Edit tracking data
□ □ □ □ □
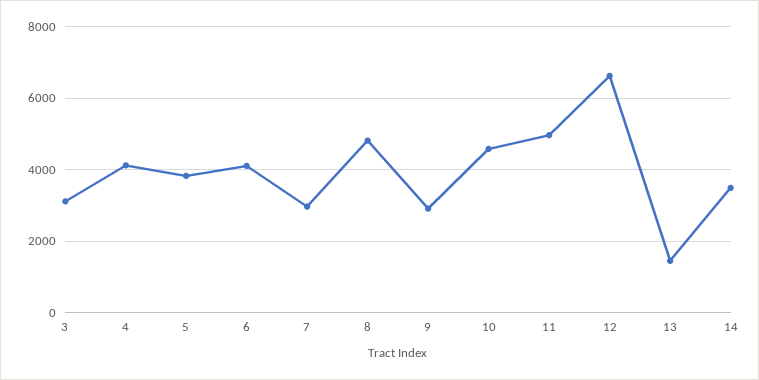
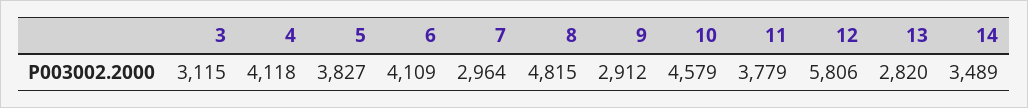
  {
    "3": 3115,
    "4": 4118,
    "5": 3827,
    "6": 4109,
    "7": 2964,
    "8": 4815,
    "9": 2912,
    "10": 4579,
-   "11": 5000,
+   "11": 3779,
-   "12": 6600,
+   "12": 5806,
-   "13": 1400,
+   "13": 2820,
    "14": 3489
  }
□ □ □ □ □
Prompt: Give the records a second time exactly, keeping the images out.

Exercise response:
  {
    "3": 3115,
    "4": 4118,
    "5": 3827,
    "6": 4109,
    "7": 2964,
    "8": 4815,
    "9": 2912,
    "10": 4579,
-   "11": 5000,
+   "11": 3779,
-   "12": 6600,
+   "12": 5806,
-   "13": 1400,
+   "13": 2820,
    "14": 3489
  }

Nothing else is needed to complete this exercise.